Home » Tech » Introduction to Building with AWS Databases

Introduction to Building with AWS Databases

By Lauren Clerkin

Bottom Line Up Front (BLUF):

The course introduces you to different database options available with AWS and how to use Amazon’s Well Architectural Framework to identify best fit for different customer needs. Also provides brief overviews of different tools used to create fully managed workflows with AWS Databases.

AWS Well Architected Framework

The course began with a brief overview of AWS Well Architected Framework principles and 6 Pillars concepts. These are used to ask direct questions and help guide customers to the right database solution.

The 6 Pillers of AWS Databases

Operational Excellence – running and monitoring systems for continual improvement
Reliability – workloads performing their intended functions and how to recover quickly from failures
Performance Efficiency – structured and streamlined allocation of IT and computing resources
Cost Optimization – avoiding unnecessary costs
Sustainability – minimizing the environment impacts of running cloud solutions
Security – protecting information and systems

AWS Database management services provide a wide variety of solutions with varying degrees of reliability, performance, and security to give customers options for cost of the service.

Databases

When selecting a database service it is important to understand the data stored and how the data is accessed. Database services meant for large volumes and fast reliable access are going to be more expensive for that reliability.

Relational databases (Amazon Relational Database Service (Amazon RDS), Amazon Aurora)

Store data with a defined schema
Commonly used for transactional and traditional applications
AWS enables managed setup, operation, and scaling capabilities
RDS – Compatible with PostgreSQL, MySQL, MariaDB, Oracle, and Microsoft SQL Server
Aurora – Is part of RDS and compatible with MySQL and PostgreSQL and has option to be serverless

Key-Value (DynamoDB, Amazon Keyspaces)

Optimized to store and retrieve key-value pairs in large volumes
Serverless
Keyspaces – Specifically for Apache Cassandra

In-memory (ElastiCache, Amazon MemoryDB)

For read-heavy and compute-intensive applications
Serverless
AWS offers these as managed Redis solutions for data-intensive applications

Document (DocumentDB)

Store data as JSON Documents
Storage and compute are decoupled to scale independently

Graph (Amazon Neptune)

Optimized for querying and navigating relationships between highly connected datasets
Option for serverless
Uses Relicas for high availability

Ledger (Amazon Quantum Ledger Database (Amazon QLDB))
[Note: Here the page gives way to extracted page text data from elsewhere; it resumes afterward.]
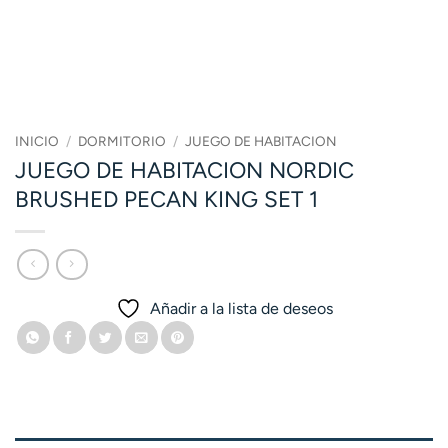
INICIO
/
DORMITORIO
/
JUEGO DE HABITACION
JUEGO DE HABITACION NORDIC
BRUSHED PECAN KING SET 1
Añadir a la lista de deseos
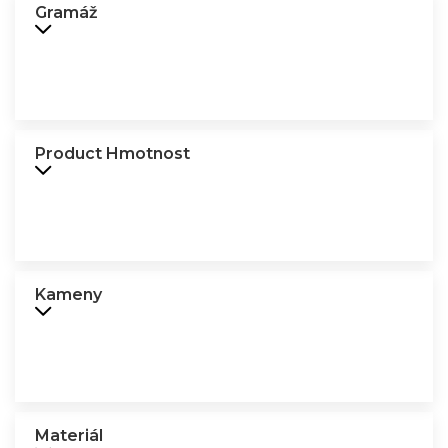
Gramáž
Product Hmotnost
Kameny
Materiál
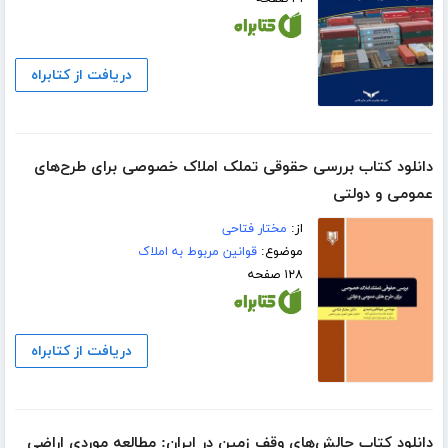
دریافت از کتابراه
دانلود کتاب بررسی حقوقی تملک املاک خصوصی برای طرح‌های
عمومی و دولتی
از:
مختار فتاحی
موضوع:
قوانین مربوط به املاک
۱۲۸ صفحه
دریافت از کتابراه
دانلود کتاب چالش‌های وقف زمین در ایران: مطالعه موردی اراضی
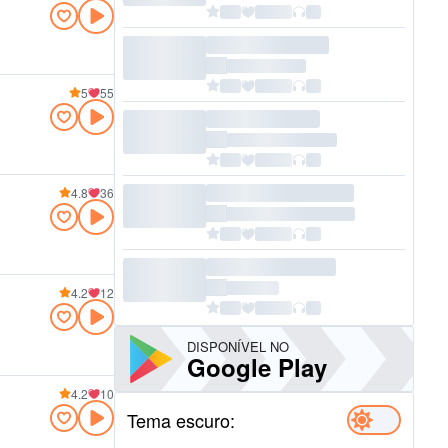
5
55
4.8
36
4.2
12
DISPONÍVEL NO
Google Play
4.2
10
Tema escuro:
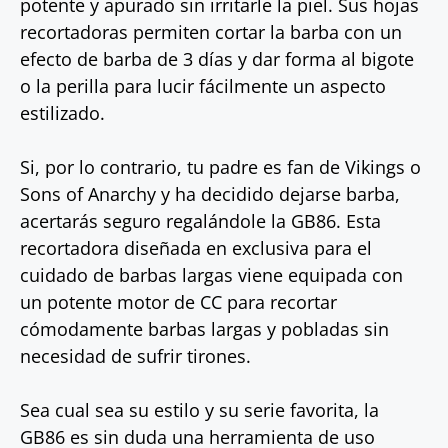
potente y apurado sin irritarle la piel. Sus hojas
recortadoras permiten cortar la barba con un
efecto de barba de 3 días y dar forma al bigote
o la perilla para lucir fácilmente un aspecto
estilizado.
Si, por lo contrario, tu padre es fan de Vikings o
Sons of Anarchy y ha decidido dejarse barba,
acertarás seguro regalándole la GB86. Esta
recortadora diseñada en exclusiva para el
cuidado de barbas largas viene equipada con
un potente motor de CC para recortar
cómodamente barbas largas y pobladas sin
necesidad de sufrir tirones.
Sea cual sea su estilo y su serie favorita, la
GB86 es sin duda una herramienta de uso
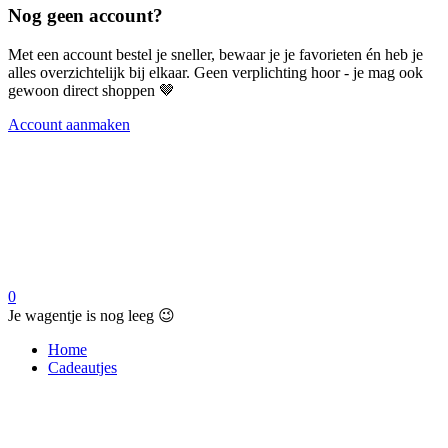
Nog geen account?
Met een account bestel je sneller, bewaar je je favorieten én heb je
alles overzichtelijk bij elkaar. Geen verplichting hoor - je mag ook
gewoon direct shoppen 🤎
Account aanmaken
0
Je wagentje is nog leeg 😉
Home
Cadeautjes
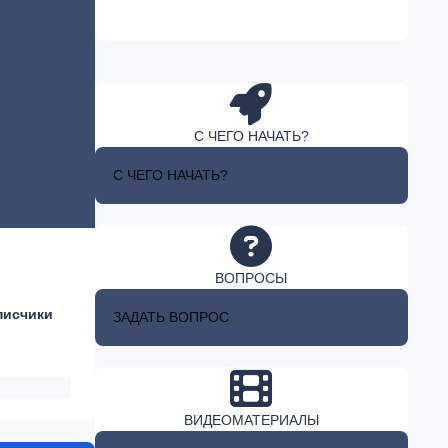
С ЧЕГО НАЧАТЬ?
С ЧЕГО НАЧАТЬ?
ВОПРОСЫ
писчики
ЗАДАТЬ ВОПРОС
ВИДЕОМАТЕРИАЛЫ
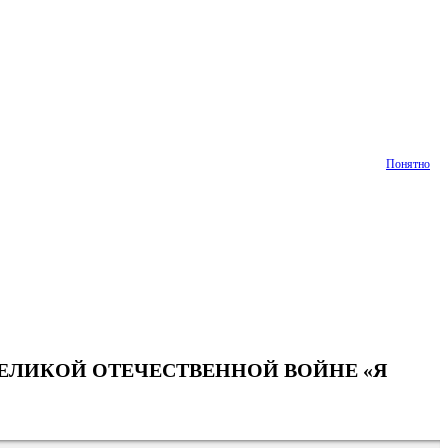
Понятно
ВЕЛИКОЙ ОТЕЧЕСТВЕННОЙ ВОЙНЕ «Я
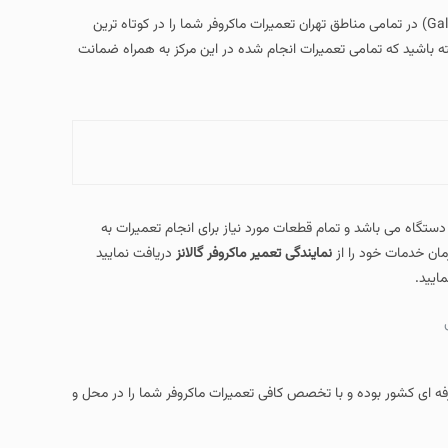
Galanz mic) در تمامی مناطق تهران تعمیرات ماکروفر شما را در کوتاه ترین
 تعمیرات انجام شده در این مرکز به همراه ضمانت
 تمام قطعات مورد نیاز برای انجام تعمیرات به
 از
نمایندگی تعمیر ماکروفر گالانز
دریافت نمایید
 و با تخصص کافی تعمیرات ماکروفر شما را در محل و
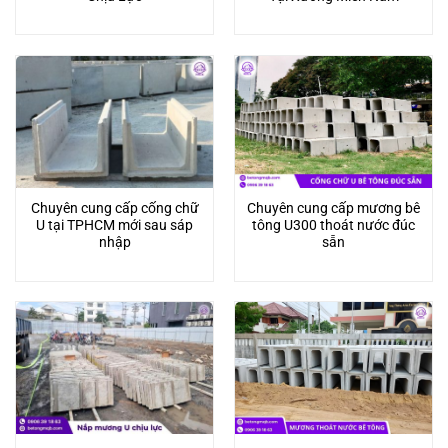
Chuyên cung cấp cống chữ
Chuyên cung cấp mương bê
U tại TPHCM mới sau sáp
tông U300 thoát nước đúc
nhập
sẵn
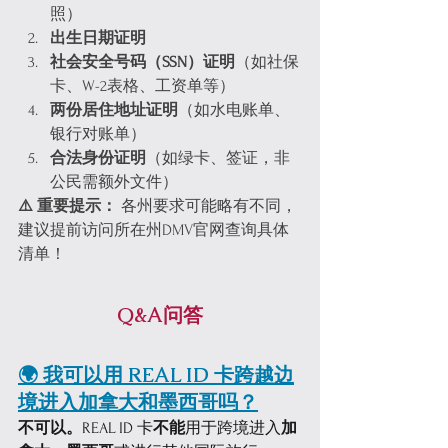
照）
出生日期证明
社会安全号码（SSN）证明
（如社保
卡、W-2表格、工资单等）
两份居住地址证明
（如水电账单、
银行对账单）
合法身份证明
（如绿卡、签证，非
公民需额外文件）
⚠️ 重要提示：
 各州要求可能略有不同，
建议提前访问所在州DMV官网查询具体
清单！
Q&A问答
🌍 我可以用 REAL ID 卡跨越边
境进入加拿大和墨西哥吗？
不可以。
REAL ID 卡
不能
用于跨境进入
加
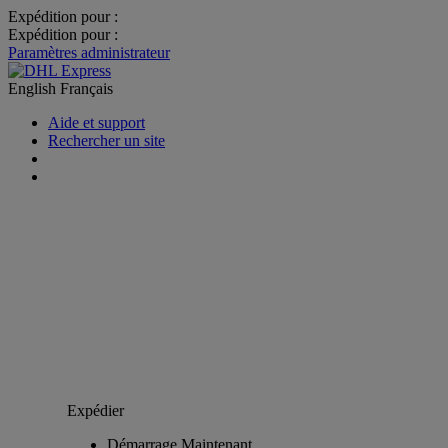
Expédition pour :
Expédition pour :
Paramètres administrateur
English
Français
Aide et support
Rechercher un site
Expédier
Démarrage Maintenant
Provides transparent and immutable logs

TIme-series (Amazon Timestream)

Specialize in data that is tracked and aggregated over time

Data Workflow

Amazon provides many services to create a managed data workflow. Here are a few of those services and how they can work together.

Amazon Kinesis Data Firehouse – captures, transforms, and loads data into storage services
AWS Lambda – run code without provisioning or managing servers, can execute code in response to events
Amazon S3 data lake – storage
Amazon Redshift – Warehousing service for scalable analytic data
Amazon Redshift Spectrum – queries and retrieves structured and semi-structured data from files in Amazon S3 without having to load that data into Amazon Redshift tables
Amazon QuickSight – reports and dashboards in real-time

AWS Databases Takeaways

Each database has its advantages and disadvantages. For those teams focused on data ingestion, a managed service can help lower the cost of having an infrastructure team. For teams with analytic use cases; Redshift, QuickSight and other transformation tools can be useful but can more easily be replaced with open source tools when reliability and transaction logs are not a concern.